Illegal immigrants are being made to work like "slaves" inside indoor cannabis farms in Scotland, which are being raided at a rate of more than one every week since the first such farms began production around a year ago.
Illegal immigrants are being made to work like "slaves" inside indoor cannabis farms in Scotland, which are being raided at a rate of more than one every week since the first such farms began production around a year ago.
In only 12 months, police have closed 66 of the industrial-scale drugs centres, which are often run by organised crime, according to Graeme Pearson, head of the Scottish Crime and Drugs Enforcement Agency (SCDEA).

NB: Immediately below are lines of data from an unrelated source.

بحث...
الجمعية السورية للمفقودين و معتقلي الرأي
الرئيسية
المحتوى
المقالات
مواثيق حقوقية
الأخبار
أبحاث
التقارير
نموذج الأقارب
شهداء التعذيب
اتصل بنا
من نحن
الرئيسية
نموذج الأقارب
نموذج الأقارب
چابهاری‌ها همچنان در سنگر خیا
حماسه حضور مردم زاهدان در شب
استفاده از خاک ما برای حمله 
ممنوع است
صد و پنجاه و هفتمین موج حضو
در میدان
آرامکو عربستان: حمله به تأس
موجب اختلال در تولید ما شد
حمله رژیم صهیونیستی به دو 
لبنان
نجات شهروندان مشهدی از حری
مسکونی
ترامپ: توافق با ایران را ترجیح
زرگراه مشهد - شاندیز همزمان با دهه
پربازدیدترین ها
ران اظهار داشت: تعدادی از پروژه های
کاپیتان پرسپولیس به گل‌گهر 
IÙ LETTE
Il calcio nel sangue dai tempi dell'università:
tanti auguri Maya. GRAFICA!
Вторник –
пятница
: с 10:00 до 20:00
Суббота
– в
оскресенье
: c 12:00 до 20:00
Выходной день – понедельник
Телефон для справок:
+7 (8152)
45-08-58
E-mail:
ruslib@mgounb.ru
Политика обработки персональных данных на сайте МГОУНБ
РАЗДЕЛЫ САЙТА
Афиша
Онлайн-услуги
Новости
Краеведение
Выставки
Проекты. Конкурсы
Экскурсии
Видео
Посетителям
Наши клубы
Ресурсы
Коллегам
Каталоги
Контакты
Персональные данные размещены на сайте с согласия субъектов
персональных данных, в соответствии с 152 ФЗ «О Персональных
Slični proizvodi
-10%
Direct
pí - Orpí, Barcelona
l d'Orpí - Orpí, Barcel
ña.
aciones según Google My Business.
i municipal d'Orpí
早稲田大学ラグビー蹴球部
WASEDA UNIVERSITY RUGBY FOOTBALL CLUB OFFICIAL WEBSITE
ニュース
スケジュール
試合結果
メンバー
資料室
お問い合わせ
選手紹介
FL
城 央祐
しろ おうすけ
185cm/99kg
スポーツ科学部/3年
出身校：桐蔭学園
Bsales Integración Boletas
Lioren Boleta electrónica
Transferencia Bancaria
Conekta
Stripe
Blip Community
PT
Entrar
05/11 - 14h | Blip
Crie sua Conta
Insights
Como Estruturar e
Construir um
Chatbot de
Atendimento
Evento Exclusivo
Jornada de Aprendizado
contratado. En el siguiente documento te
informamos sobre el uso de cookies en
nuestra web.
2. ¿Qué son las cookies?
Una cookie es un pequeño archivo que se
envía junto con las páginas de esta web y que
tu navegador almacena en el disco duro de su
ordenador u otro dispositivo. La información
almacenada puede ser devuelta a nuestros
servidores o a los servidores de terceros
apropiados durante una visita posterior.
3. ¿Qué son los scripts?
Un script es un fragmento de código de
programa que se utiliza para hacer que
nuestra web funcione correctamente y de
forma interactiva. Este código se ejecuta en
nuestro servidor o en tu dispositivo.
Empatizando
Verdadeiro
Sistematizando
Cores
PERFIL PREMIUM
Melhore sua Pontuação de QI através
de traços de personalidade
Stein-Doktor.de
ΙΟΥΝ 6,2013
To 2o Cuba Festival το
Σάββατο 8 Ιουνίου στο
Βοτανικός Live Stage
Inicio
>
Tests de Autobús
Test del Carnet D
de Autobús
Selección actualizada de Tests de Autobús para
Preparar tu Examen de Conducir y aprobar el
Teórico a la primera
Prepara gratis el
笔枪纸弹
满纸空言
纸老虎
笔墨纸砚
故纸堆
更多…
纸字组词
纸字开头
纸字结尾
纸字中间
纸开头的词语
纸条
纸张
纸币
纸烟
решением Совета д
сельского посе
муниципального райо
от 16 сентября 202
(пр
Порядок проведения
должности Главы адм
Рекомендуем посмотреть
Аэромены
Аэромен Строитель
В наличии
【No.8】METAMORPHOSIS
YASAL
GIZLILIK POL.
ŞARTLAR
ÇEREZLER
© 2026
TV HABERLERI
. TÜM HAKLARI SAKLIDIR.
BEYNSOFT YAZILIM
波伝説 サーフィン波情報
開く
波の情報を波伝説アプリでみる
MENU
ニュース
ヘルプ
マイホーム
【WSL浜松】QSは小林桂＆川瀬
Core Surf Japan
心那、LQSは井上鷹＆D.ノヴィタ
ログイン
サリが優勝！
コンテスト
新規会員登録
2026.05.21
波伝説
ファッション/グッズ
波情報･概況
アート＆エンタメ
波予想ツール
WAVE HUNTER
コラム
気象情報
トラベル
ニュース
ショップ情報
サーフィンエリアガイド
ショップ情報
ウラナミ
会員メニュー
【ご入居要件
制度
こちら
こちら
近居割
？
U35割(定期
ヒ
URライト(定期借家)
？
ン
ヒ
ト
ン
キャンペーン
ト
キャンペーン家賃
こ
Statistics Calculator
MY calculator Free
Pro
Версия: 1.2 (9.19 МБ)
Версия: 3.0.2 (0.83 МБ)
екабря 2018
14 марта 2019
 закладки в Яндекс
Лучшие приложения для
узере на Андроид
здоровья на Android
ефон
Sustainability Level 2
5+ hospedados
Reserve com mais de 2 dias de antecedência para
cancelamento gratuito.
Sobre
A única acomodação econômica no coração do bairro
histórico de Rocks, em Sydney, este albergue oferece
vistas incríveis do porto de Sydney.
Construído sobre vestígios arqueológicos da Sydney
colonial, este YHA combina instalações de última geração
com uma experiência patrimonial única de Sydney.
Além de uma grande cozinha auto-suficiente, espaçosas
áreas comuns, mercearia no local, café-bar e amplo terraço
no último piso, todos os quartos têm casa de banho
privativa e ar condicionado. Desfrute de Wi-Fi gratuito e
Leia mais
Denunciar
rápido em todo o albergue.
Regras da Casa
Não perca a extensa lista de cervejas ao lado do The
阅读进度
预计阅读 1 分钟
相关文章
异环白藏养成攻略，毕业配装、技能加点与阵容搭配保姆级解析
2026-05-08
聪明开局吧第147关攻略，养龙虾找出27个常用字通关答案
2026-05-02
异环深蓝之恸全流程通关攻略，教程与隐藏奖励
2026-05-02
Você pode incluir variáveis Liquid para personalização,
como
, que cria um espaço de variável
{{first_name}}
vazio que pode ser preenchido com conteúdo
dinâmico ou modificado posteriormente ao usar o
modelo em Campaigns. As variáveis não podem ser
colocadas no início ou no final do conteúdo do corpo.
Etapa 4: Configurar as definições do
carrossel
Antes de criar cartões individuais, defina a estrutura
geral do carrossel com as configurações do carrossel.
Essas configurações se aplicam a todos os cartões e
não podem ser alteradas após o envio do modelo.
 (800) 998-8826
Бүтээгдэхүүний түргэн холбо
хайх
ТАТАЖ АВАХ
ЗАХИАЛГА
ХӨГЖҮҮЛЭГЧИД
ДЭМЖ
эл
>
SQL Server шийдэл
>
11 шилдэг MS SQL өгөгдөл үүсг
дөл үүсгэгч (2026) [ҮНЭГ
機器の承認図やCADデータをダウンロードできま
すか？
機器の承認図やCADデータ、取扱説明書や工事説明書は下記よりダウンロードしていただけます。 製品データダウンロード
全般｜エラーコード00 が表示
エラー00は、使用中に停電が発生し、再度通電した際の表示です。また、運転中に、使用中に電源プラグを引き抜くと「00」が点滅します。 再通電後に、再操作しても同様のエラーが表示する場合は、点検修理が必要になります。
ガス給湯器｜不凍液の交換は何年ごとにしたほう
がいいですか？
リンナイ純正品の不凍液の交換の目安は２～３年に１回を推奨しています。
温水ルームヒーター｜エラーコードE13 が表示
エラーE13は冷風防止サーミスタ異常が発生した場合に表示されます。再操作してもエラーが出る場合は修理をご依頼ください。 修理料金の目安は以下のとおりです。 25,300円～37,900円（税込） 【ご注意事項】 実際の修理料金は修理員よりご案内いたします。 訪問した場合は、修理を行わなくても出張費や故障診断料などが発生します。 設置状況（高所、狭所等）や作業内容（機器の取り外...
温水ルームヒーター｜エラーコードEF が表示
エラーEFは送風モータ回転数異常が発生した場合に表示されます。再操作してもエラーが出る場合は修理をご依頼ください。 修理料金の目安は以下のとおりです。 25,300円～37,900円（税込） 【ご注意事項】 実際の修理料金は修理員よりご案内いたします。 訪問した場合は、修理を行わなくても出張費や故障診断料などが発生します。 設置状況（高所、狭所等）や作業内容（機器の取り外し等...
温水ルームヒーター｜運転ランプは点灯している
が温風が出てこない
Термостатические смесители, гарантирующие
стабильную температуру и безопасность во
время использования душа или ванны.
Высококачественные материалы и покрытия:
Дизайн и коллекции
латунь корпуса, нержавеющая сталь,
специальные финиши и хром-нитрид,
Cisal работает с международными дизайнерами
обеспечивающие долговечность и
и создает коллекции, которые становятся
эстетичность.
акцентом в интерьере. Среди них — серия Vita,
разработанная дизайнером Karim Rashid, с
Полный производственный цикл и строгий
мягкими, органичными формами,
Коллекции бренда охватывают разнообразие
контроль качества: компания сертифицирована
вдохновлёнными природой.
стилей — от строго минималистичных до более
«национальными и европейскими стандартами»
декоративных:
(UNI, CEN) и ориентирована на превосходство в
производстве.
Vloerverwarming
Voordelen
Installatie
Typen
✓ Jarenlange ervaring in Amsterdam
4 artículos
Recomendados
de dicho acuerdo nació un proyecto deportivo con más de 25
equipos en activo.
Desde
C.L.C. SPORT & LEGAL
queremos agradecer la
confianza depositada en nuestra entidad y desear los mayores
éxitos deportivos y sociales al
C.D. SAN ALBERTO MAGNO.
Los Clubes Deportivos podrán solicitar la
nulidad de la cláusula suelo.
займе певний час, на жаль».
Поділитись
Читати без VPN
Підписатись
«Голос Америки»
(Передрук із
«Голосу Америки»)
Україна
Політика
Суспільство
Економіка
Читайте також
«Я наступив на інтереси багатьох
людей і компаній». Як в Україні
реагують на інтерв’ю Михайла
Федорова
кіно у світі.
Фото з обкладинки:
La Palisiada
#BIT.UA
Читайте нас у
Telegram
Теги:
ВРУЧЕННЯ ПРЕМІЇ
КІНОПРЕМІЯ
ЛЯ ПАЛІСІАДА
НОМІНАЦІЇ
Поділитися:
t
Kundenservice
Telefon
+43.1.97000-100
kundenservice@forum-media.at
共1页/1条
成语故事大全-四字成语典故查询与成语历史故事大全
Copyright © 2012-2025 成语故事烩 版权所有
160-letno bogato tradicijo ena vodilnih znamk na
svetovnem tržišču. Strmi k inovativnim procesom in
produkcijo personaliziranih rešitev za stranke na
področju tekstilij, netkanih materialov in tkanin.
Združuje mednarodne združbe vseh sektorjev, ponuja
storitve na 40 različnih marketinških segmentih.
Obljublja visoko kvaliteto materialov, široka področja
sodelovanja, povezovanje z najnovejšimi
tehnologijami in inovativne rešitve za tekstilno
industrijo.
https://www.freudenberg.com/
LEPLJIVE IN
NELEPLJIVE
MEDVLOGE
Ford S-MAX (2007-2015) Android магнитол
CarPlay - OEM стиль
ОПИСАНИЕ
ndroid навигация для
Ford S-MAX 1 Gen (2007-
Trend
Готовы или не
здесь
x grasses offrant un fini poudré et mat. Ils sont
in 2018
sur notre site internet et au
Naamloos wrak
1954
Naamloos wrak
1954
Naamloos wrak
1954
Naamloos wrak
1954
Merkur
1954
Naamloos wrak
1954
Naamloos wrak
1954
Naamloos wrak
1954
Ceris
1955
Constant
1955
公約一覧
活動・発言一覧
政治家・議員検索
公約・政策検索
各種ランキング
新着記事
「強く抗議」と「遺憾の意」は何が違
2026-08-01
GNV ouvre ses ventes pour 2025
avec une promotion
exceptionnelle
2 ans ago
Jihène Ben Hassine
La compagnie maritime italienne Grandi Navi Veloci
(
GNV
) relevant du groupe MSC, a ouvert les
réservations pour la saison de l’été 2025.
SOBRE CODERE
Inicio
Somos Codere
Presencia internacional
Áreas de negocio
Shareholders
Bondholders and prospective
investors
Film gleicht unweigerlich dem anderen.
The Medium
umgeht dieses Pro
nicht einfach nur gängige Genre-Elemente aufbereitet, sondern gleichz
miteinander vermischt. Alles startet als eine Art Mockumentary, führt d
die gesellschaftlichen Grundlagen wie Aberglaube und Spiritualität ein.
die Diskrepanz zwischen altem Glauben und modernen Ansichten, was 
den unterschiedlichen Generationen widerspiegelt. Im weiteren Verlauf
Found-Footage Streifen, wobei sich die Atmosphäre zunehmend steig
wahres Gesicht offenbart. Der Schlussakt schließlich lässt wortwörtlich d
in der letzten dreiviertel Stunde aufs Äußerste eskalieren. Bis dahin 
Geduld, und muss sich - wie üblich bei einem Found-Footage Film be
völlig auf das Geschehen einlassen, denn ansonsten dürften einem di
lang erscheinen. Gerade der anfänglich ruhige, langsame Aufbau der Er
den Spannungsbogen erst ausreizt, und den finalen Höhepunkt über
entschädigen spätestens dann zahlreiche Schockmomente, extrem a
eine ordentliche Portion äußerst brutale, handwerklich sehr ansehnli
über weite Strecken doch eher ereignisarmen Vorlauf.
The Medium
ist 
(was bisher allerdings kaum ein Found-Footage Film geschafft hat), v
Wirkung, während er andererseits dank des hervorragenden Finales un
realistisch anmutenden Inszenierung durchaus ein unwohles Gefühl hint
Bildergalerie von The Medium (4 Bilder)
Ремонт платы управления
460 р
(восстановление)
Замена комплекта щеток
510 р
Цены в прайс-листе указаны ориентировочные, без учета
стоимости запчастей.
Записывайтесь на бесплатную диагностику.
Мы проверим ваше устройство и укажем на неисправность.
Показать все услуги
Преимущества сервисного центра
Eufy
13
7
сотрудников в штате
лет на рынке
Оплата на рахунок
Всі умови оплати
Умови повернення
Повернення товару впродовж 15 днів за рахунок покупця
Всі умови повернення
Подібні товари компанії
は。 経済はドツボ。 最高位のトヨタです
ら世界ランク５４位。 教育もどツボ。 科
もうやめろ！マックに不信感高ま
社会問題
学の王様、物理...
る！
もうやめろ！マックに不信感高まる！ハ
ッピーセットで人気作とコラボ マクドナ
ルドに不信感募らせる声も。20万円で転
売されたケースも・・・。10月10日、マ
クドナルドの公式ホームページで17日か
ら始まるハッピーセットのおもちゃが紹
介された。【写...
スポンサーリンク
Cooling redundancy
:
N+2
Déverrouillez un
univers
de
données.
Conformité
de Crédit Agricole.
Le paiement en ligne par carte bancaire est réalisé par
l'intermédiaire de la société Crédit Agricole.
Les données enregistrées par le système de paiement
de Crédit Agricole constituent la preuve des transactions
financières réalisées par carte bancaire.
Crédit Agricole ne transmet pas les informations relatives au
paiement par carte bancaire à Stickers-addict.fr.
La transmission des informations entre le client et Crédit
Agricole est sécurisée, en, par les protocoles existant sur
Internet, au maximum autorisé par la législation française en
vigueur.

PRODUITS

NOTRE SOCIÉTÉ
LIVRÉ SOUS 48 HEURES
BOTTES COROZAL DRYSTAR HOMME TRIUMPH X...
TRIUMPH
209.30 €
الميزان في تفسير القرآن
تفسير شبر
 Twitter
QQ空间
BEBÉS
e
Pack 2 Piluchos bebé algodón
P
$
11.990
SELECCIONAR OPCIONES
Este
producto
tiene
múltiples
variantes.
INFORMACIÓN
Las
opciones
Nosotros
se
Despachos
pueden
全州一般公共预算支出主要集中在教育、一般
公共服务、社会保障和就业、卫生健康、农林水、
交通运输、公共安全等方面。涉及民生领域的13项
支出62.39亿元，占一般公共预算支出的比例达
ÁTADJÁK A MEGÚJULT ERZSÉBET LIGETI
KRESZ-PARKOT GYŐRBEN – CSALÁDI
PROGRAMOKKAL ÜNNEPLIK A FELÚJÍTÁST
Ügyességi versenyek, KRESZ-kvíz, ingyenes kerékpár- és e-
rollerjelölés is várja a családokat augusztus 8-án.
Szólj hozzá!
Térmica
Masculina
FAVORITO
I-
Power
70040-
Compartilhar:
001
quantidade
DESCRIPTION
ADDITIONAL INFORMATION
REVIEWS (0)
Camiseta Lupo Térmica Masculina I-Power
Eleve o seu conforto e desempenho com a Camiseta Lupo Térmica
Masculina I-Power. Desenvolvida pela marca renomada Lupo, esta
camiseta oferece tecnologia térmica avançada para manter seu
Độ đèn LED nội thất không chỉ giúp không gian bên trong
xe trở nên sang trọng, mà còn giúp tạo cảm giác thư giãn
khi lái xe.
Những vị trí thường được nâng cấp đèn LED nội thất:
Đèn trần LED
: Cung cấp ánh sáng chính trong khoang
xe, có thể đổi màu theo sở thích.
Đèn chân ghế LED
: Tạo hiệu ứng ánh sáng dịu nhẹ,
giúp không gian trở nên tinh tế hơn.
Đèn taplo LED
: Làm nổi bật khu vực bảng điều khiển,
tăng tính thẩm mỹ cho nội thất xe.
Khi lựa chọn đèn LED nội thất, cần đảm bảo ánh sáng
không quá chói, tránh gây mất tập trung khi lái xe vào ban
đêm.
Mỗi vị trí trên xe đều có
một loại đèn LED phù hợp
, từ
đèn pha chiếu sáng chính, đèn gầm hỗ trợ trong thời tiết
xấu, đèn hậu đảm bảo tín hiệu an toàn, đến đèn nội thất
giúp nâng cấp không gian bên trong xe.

The cannabis plants are being grown in homes or business properties using equipment such as lamps and fans, with each farm housing up to 1000 plants, capable of a £100,000 harvest. Recent estimates suggest most cannabis smoked in Britain is now home-grown, compared with 11% a decade ago, partly because the home-grown product is much stronger than smuggled cannabis.
Mr Pearson told Radio Scotland's Sunday Live programme yesterday: "What we have got is these types of developments within houses, factories, garages and so forth.
"In a very high number of them we have got Chinese or Vietnamese people who are locked in the premises, kept sleeping on the floor among mattresses with no visible means of support. They are virtually slaves."
The deputy chief constable said the indoor cultivation is a trend that has been seen in other countries, including Australia and Canada. He said: "Now we have it in the UK, where organised crime gangs are focusing on the industrial production of cannabis in order they can up the potency of the product."
Today, the SNP administration at Holyrood is to publish information on drug treatment and rehabilitation, showing there are 10% more people on methadone as a substitute for heroin than previously. The figures are expected to show 21,000 people being prescribed the opiate, around one-third of them living with children.
The use of the heroin substitute has become controversial, particularly since the death in 2005 of Derek Doran, a two-year-old in East Lothian who drank his mother's methadone.
Fergus Ewing, the minister responsible for community safety, wrote in the Sunday Herald yesterday: "It serves no purpose to be simplistically anti-methadone. Methadone can stabilise lives, and it has a positive impact on the lives of many people. However, methadone must also come with genuine rehabilitation."